The future value of any investment depends on three main things:

  1. the dollar amount(s) you contribute;
  2. the rate of return you earn;
  3. the length of time you save.

Naturally, increasing any of these elements can increase the future value of your investment, but one component is more important than the others: time. The longer your money is invested, the more compounding can potentially grow your assets.

Years ago, Warren Buffett wrote that the Native Americans who received $24 from the sale of Manhattan Island in 1626 may have gotten the better deal. He explained that if the $24 had been invested at only 6% interest, it would have grown today to a higher value than the multi-billion-dollar current real estate value of Manhattan.
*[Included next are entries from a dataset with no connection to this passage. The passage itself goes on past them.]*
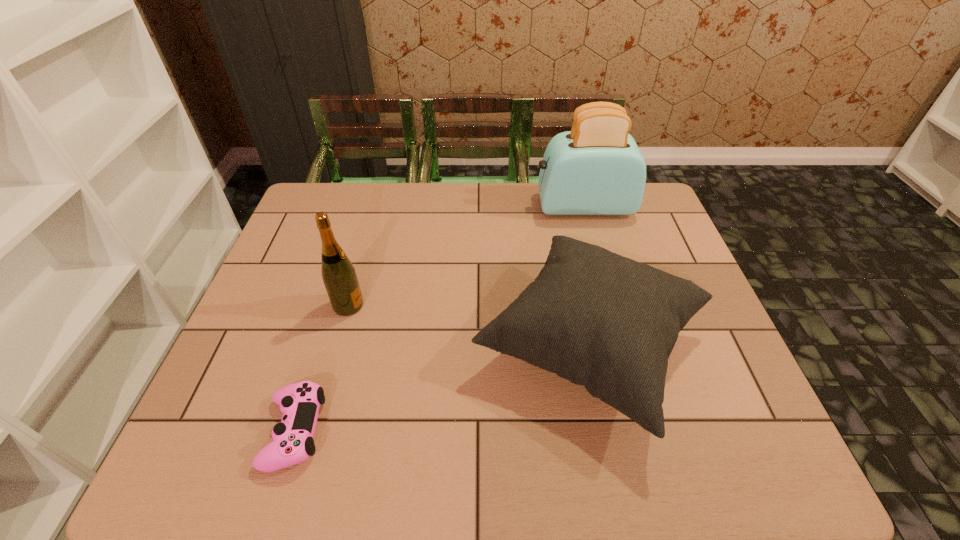
Find the location of a particular element. This screenshot has height=540, width=960. blank region between the shortest object and the cushion is located at coordinates (442, 389).

I want to click on vacant area that lies between the wine bottle and the control, so click(322, 368).

Identify the location of free space between the control and the toaster. Image resolution: width=960 pixels, height=540 pixels. (439, 319).

You are a GUI agent. You are given a task and a screenshot of the screen. Output one action in this format:
    pyautogui.click(x=<x>, y=<y>)
    Task: Click on the closest object relative to the toaster
    The image size is (960, 540).
    Given the screenshot: What is the action you would take?
    pyautogui.click(x=601, y=320)

Locate an element on the screen. Image resolution: width=960 pixels, height=540 pixels. object identified as the closest to the toaster is located at coordinates (601, 320).

The image size is (960, 540). I want to click on vacant area that satisfies the following two spatial constraints: 1. on the front-facing side of the cushion; 2. on the right side of the wine bottle, so click(x=337, y=347).

The height and width of the screenshot is (540, 960). In order to click on free space that satisfies the following two spatial constraints: 1. on the front-facing side of the second shortest object; 2. on the left side of the wine bottle in this screenshot , I will do `click(337, 347)`.

At what (x,y) coordinates should I click in order to perform the action: click on free space that satisfies the following two spatial constraints: 1. on the side of the farthest object with the lever; 2. on the front side of the third tallest object. Please return your answer as a coordinate pair (x, y). Image resolution: width=960 pixels, height=540 pixels. Looking at the image, I should click on (623, 347).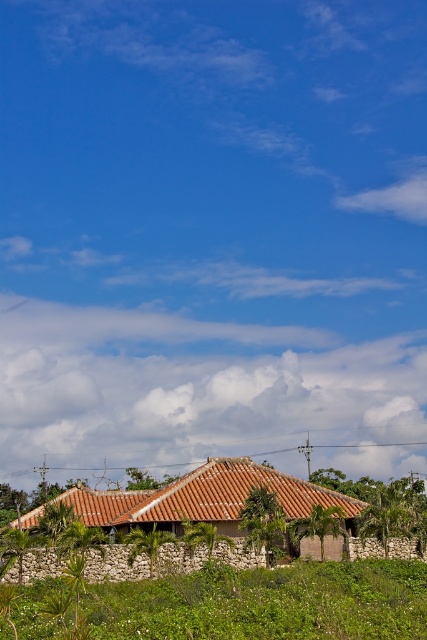
You are standing in the garden of the traditional house. You see the green leafy vegetation at lower center and the brown clay roof at center. Which object is closer to you?

→ The green leafy vegetation at lower center is closer to you because it is in front of the brown clay roof at center.

You are standing in the middle of the garden and see the point marked at coordinates (266, 604). What does this point represent in the scene?

The point at coordinates (266, 604) represents the green leafy vegetation at lower center in the scene.

You are a bird looking for a place to perch. You see the green leafy vegetation at lower center and the brown clay roof at center. Which location would allow you to sit higher?

The green leafy vegetation at lower center is much taller than the brown clay roof at center, so you can perch higher there.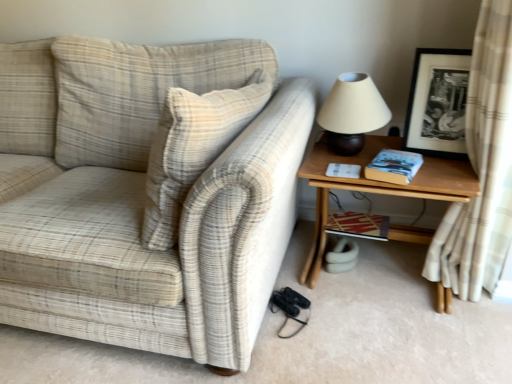
Find the location of a particular element. The height and width of the screenshot is (384, 512). vacant space in matte beige lampshade at upper right (from a real-world perspective) is located at coordinates coord(352,153).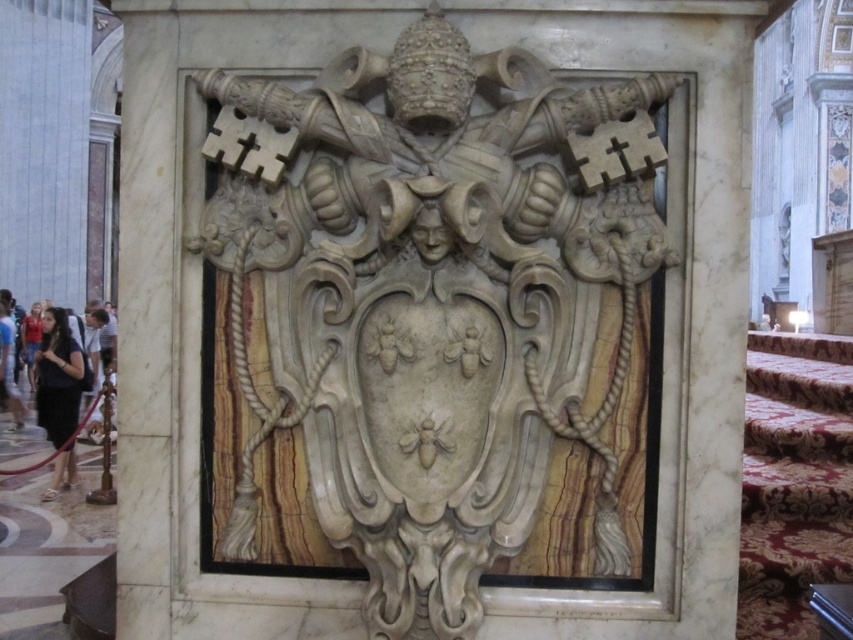
You are an art conservator standing at a distance. You need to clean the white marble sculpture at center. If your cleaning tool has a maximum reach of 8 feet, will you be able to reach the sculpture?

The white marble sculpture at center is 9.19 feet away from the viewer. Since the tool only reaches 8 feet, you cannot reach the sculpture.

You are an art conservator tasked with measuring the central white marble sculpture. Using a grid system where the bottom left corner of the image is coordinate point 0,0 and the top right corner is 1,1, what are the coordinates of the white marble sculpture at center?

The coordinates of the white marble sculpture at center are at point (433,324).

You are an art conservator examining the stone emblem. You notice two areas with dark brown hair at lower left and dark brown hair at left. Which of these two areas has a wider width?

The dark brown hair at lower left has a wider width than the dark brown hair at left.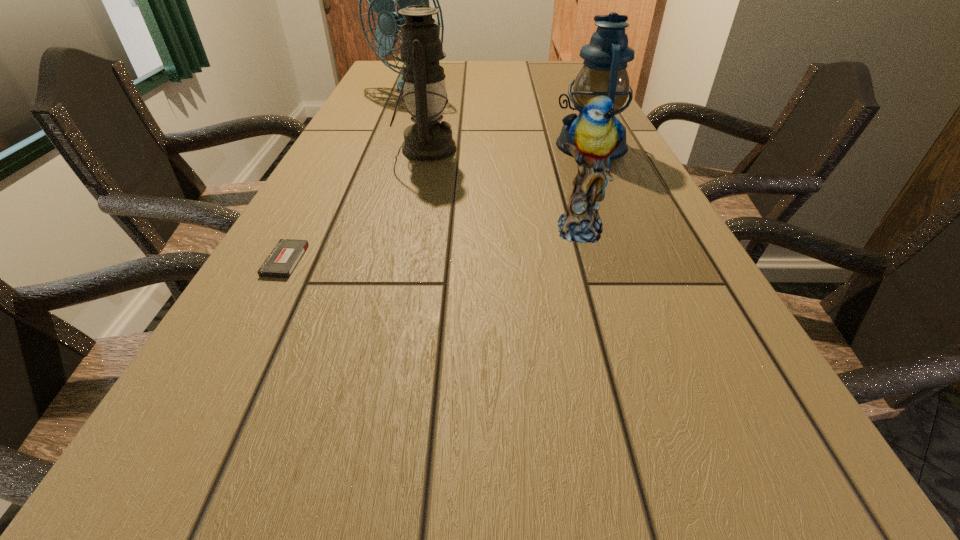
This screenshot has height=540, width=960. Find the location of `vacant region located 0.240m on the face of the parrot`. vacant region located 0.240m on the face of the parrot is located at coordinates (617, 355).

Locate an element on the screen. The width and height of the screenshot is (960, 540). free spot located 0.330m on the front of the videotape is located at coordinates (172, 475).

This screenshot has height=540, width=960. Find the location of `object located in the far edge section of the desktop`. object located in the far edge section of the desktop is located at coordinates (381, 0).

This screenshot has width=960, height=540. I want to click on fan positioned at the left edge, so click(381, 0).

Identify the location of videotape that is positioned at the left edge. (281, 262).

In order to click on lantern located at the right edge in this screenshot , I will do `click(604, 73)`.

This screenshot has height=540, width=960. In order to click on parrot at the right edge in this screenshot , I will do `click(596, 133)`.

Where is `object at the far left corner`? object at the far left corner is located at coordinates (381, 0).

The image size is (960, 540). What are the coordinates of `vacant space at the left edge of the desktop` in the screenshot? It's located at (214, 513).

The image size is (960, 540). Identify the location of blank space at the right edge of the desktop. (665, 219).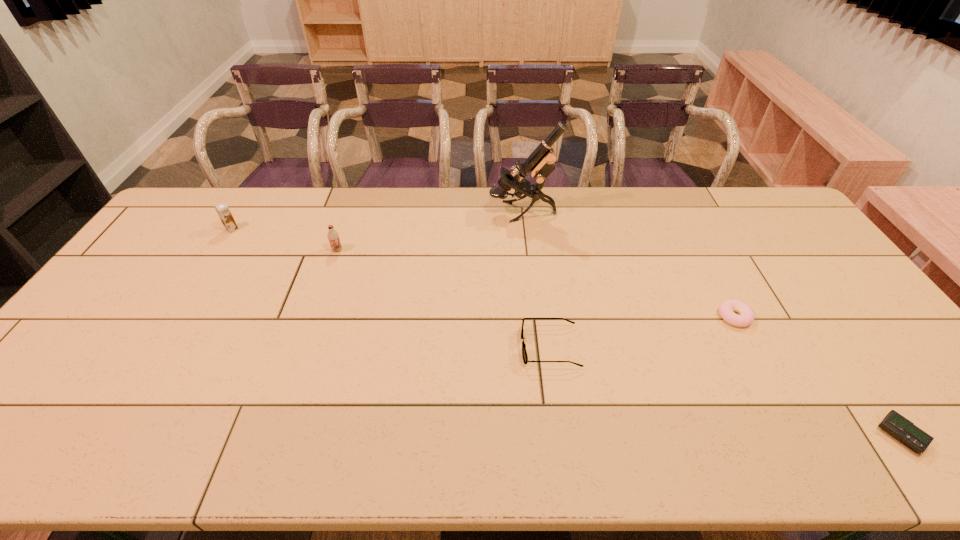
Locate an element on the screen. free space located on the back of the shortest object is located at coordinates (848, 360).

The height and width of the screenshot is (540, 960). What are the coordinates of `microscope that is at the far edge` in the screenshot? It's located at (540, 162).

In order to click on chocolate milk present at the far edge in this screenshot , I will do `click(222, 209)`.

This screenshot has width=960, height=540. What are the coordinates of `object at the near edge` in the screenshot? It's located at (903, 430).

Where is `object that is at the right edge`? object that is at the right edge is located at coordinates (903, 430).

You are a GUI agent. You are given a task and a screenshot of the screen. Output one action in this format:
    pyautogui.click(x=<x>, y=<y>)
    Task: Click on the object that is positioned at the near right corner
    
    Given the screenshot: What is the action you would take?
    pyautogui.click(x=903, y=430)

The height and width of the screenshot is (540, 960). I want to click on vacant space at the far edge of the desktop, so click(x=578, y=218).

Locate an element on the screen. vacant region at the near edge is located at coordinates (583, 457).

Where is `vacant space at the left edge of the desktop`? The height and width of the screenshot is (540, 960). vacant space at the left edge of the desktop is located at coordinates (88, 345).

At what (x,y) coordinates should I click in order to perform the action: click on vacant region at the far right corner of the desktop. Please return your answer as a coordinate pair (x, y). The width and height of the screenshot is (960, 540). Looking at the image, I should click on (740, 193).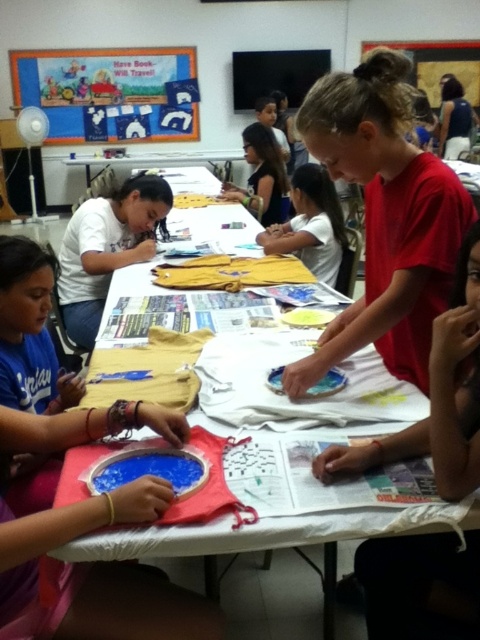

The table below shows the dramatic effect of compounding on a $10,000 investment, even at relatively modest rates:

  5% 10% 15% 20%
5 Year $12,763 $16,105 $20,114 $24,883
10 Year $16,289 $25,937 $40,456 $61,917
15 Year $20,789 $41,772 $81,371 $154,070
20 Year $26,533 $67,275 $163,665 $383,376
25 Year $33,864 $108,347 $329,190 $953,962
30 Year $43,21 $174,494 $662,118 $2,373,763

While compounding is powerful and can help increase your wealth over time, the key to its success is to start saving early, avoiding major losses along the way. Of course, you can’t go back in time to begin saving 10 years ago. What you can do is not wait another 10 years to start. Save for your future right now, and let compounding work its magic for you.